Mais nous ne lâcherons rien.

Malgré cette volonté de blocage, nous comptons bien organiser cette conférence-débat.

Inquiet pour son autorité, alors que sa majorité se délite un peu plus au fil des mois, et que les Féréopontains s’agacent de tournure de ce mandat qui met en péril la commune, le maire se retranche et se rassure sur ses prérogatives.

Le débat démocratique fait les frais de l’incompétence du premier magistrat de la ville.

 

 

 

Gestion de l’eau : la municipalité sèche

« Je suis sec sur l’eau ! »

Le premier adjoint au maire, pas plus que le maire, n’ont été capables de répondre aux interrogations des élus de l’opposition sur la gestion de l’eau sur la commune.

Lors d’un précédent conseil municipal, à l’occasion de la présentation du rapport de la délégation de service public de l’eau, des questions précises ont été portées par les élus de l’opposition sur la gestion du service par la SEE.

Prix, impayés, marges de la SEE, accompagnement des abonnés débiteurs, autant de sujets qui, normalement, sont détaillés lors des échanges entre le prestataire et la municipalité.

Sauf que là, la méconnaissance des dossiers par la municipalité s’est encore manifestée.

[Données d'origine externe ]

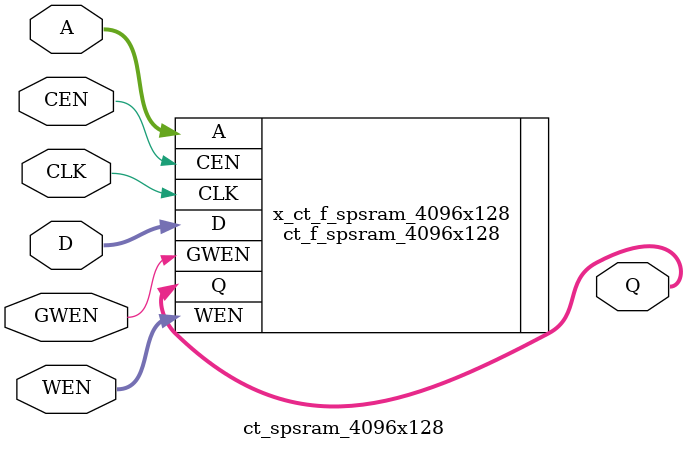
<source format=v>
/*Copyright 2019-2021 T-Head Semiconductor Co., Ltd.

Licensed under the Apache License, Version 2.0 (the "License");
you may not use this file except in compliance with the License.
You may obtain a copy of the License at

    http://www.apache.org/licenses/LICENSE-2.0

Unless required by applicable law or agreed to in writing, software
distributed under the License is distributed on an "AS IS" BASIS,
WITHOUT WARRANTIES OR CONDITIONS OF ANY KIND, either express or implied.
See the License for the specific language governing permissions and
limitations under the License.
*/

// &ModuleBeg; @22
module ct_spsram_4096x128(
  A,
  CEN,
  CLK,
  D,
  GWEN,
  Q,
  WEN
);

// &Ports; @23
input   [11 :0]  A;
input            CEN;
input            CLK;
input   [127:0]  D;
input            GWEN;
input   [127:0]  WEN;
output  [127:0]  Q;

// &Regs; @24

// &Wires; @25
wire    [11 :0]  A;
wire             CEN;
wire             CLK;
wire    [127:0]  D;
wire             GWEN;
wire    [127:0]  Q;
wire    [127:0]  WEN;


//**********************************************************
//                  Parameter Definition
//**********************************************************
parameter ADDR_WIDTH = 12;
parameter DATA_WIDTH = 128;
parameter WE_WIDTH   = 128;

// &Force("bus","Q",DATA_WIDTH-1,0); @34
// &Force("bus","WEN",WE_WIDTH-1,0); @35
// &Force("bus","A",ADDR_WIDTH-1,0); @36
// &Force("bus","D",DATA_WIDTH-1,0); @37

//  //********************************************************
//  //*                        FPGA memory                   *
//  //********************************************************
//   &Instance("ct_f_spsram_4096x128"); @43
ct_f_spsram_4096x128  x_ct_f_spsram_4096x128 (
  .A    (A   ),
  .CEN  (CEN ),
  .CLK  (CLK ),
  .D    (D   ),
  .GWEN (GWEN),
  .Q    (Q   ),
  .WEN  (WEN )
);

//   &Instance("ct_tsmc_spsram_4096x128"); @49

// &ModuleEnd; @65
endmodule



</source>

Aucune réponse aux questions. « Je suis sec sur l’eau », a cru devoir ironiser le premier adjoint.

Relancé par courrier, le flou s’est un peu plus installé. Après une première réponse écrite précisant que « les services municipaux allaient apporter une réponse rapide… », un deuxième courrier renvoyait la réponse à la prochaine réunion de la commission consultative des services publics… dans plusieurs mois.

Non seulement le maire et son équipe restent incapables d’apporter des réponses sur des dossiers qu’ils sont censés suivre, mais en plus, ils ne prennent même pas la peine de trouver les renseignements demandés. A moins qu’ils n’osent pas…

Il n’y a donc pas de contrôle sur les délégations de service public.

Pour le coup, la gestion municipale prend l’eau.

Improvisation, précipitation, incompétence…

ou la gestion plus qu’approximative de la commune.